No prefácio da primeira edição da “Critica da Razão Pura”, Kant expõe brevemente os terrenos percorridos pela metafísica dogmática ao longo de sua história, nos quais veio a ser considerada a rainha das ciências e, em paralelo ao nobre título, objeto de desprezo. O chamado "problema crítico", que volta a ser investigado no prefácio da segunda edição, apresenta em seu núcleo conceitual um fato que, para Kant, se mostra consumado: enquanto a lógica, as matemáticas, a física e as demais ciências naturais têm encontrado o caminho seguro da ciência, a metafísica, a mais antiga de todas elas, não pôde elevar-se a tal patamar. Neste cenário, a questão fundamental que orienta as investigações kantianas pode ser resumida nos seguintes termos: é possível uma metafísica como ciência? Trata-se, pois, de estabelecer um diálogo com a tradição que o precedeu a fim de decidir sobre a possibilidade ou impossibilidade de uma metafísica em geral, bem como sobre seus princípios, sobre sua extensão e, consequentemente, seus limites. Para solucionar este problema, coube a Kant, por razões imprescindíveis, pensar criticamente acerca da própria razão - uma vez que trata-se da peça precípua dentro do processo de produção do conhecimento científico -, procurando delimitar as fronteiras que determinam o que compete à razão realizar e o que ela é incapaz de entender.
Sendo a metafísica um sistema dedutivo de verdades racionais que contêm os primeiros princípios do conhecimento humano sem levar em consideração os objetos que se apresentam à experiência, como queria Descartes, a resposta à pergunta por sua possibilidade científica exige responder previamente em que consiste a ciência. Sobre o que se fundam tais verdades? Em que condições são elas racionalmente justificadas? Devemos frisar, de início, que existe uma diferença fundamental entre Kant e seus predecessores ao se colocarem diante do problema do conhecimento: os filósofos anteriores analisavam o problema sem a referência de uma ciência efetivamente madura. Por isso, ao confrontar-se com a pergunta de quando um conhecimento é verdadeiro, Kant o faz a partir de como conhece a ciência newtoniana. É um fato que a ciência físico-matemática de Newton, sendo uma ciência da experiência, está regida por princípios matemáticos que garantem sua necessidade e universalidade. Mas é Hume, contudo, quem o desperta de seu “sono dogmático” provocado pelo estudo e adoção de conceitos defendidos por autores racionalistas como Leibniz e Wolff em sua fase pré-crítica.

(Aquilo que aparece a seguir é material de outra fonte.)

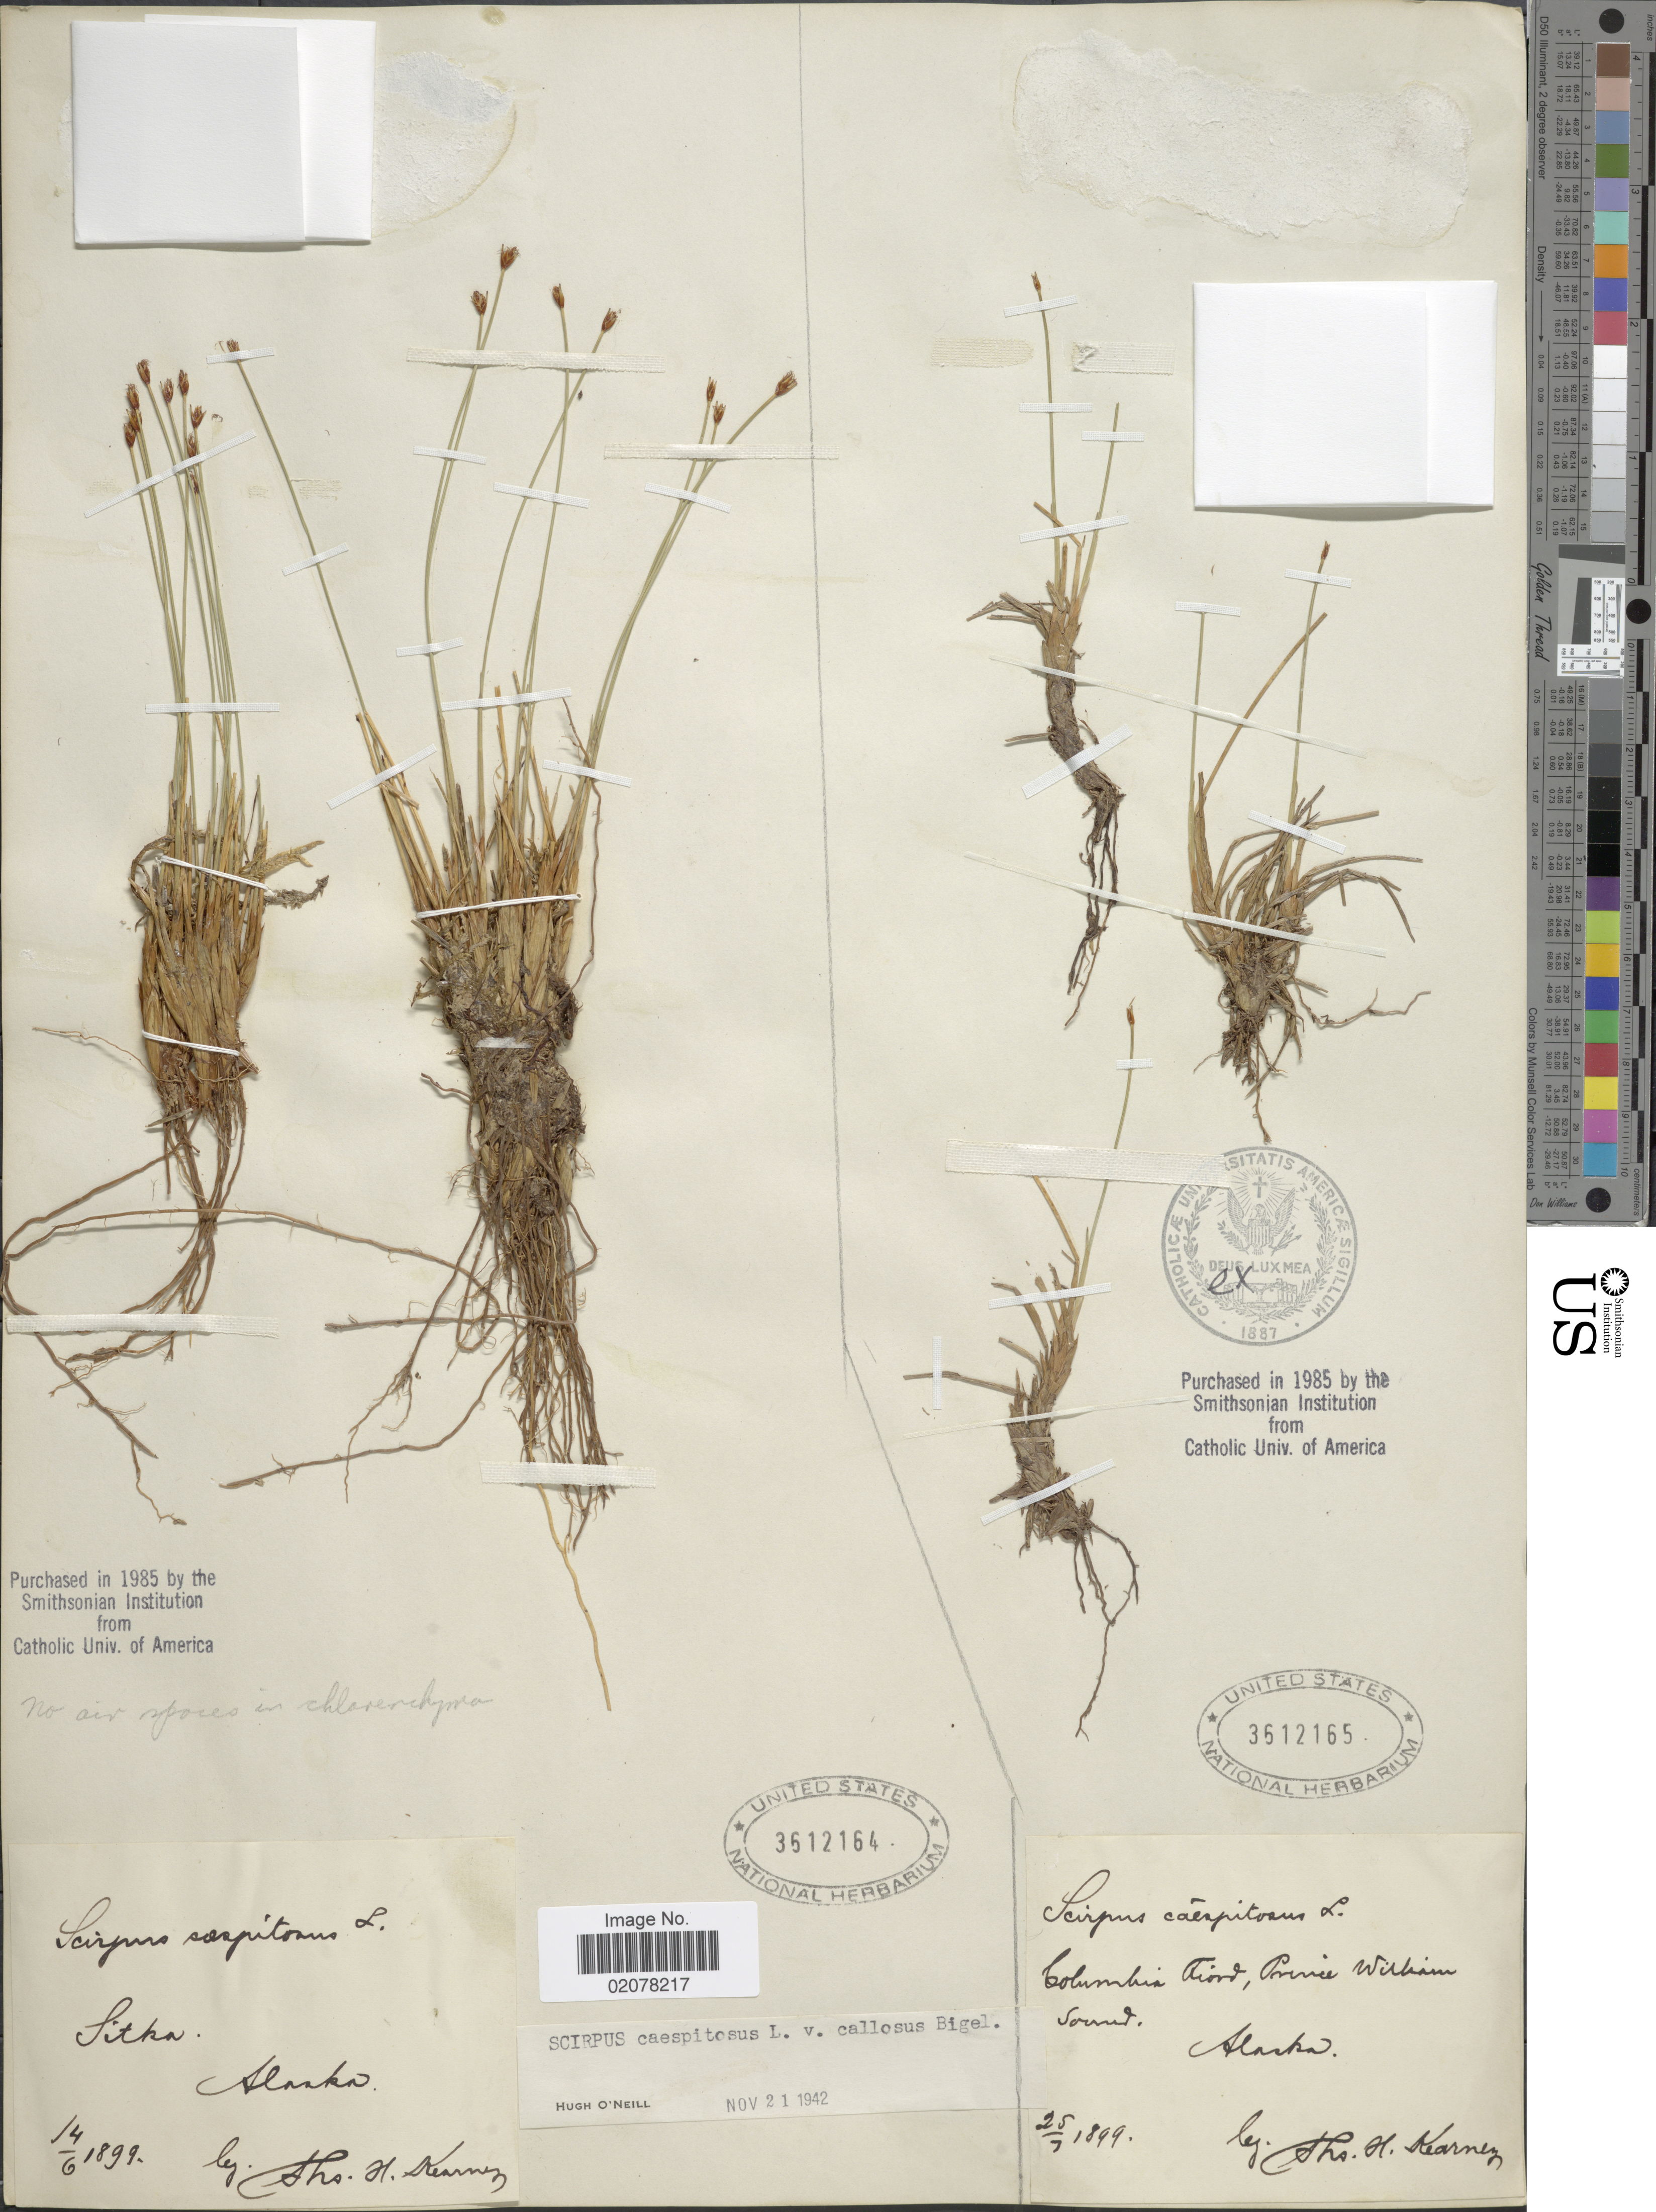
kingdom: Plantae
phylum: Tracheophyta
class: Liliopsida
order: Poales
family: Cyperaceae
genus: Trichophorum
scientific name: Trichophorum cespitosum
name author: (L.) Hartm.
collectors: T. H. Kearney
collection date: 1899-07-25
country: United States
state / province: Alaska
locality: Columbia Fiord, Prince William Sound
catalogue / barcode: US 3612165-2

A partir de Hume, não há dúvidas de que todo conhecimento começa com a experiência, nos diz Kant no primeiro parágrafo da introdução da “Critica da Razão Pura”; no entanto, como sustenta ele logo no segundo parágrafo, não é por essa razão que todo ele procede da mesma. Diferente do que haviam afirmado os racionalistas e os empiristas, para os quais - dito de maneira perfunctória - havia somente uma fonte do conhecimento (a razão para os primeiros, e a experiencia para os últimos), para Kant o conhecimento pode ser formado a partir de duas fontes básicas: uma, a sensibilidade, que fornece a matéria do conhecimento procedente da intuição dos objetos presentes no tempo e no espaço; e outra, o entendimento, que da a forma aos dados intuídos, conferindo-lhe sentido.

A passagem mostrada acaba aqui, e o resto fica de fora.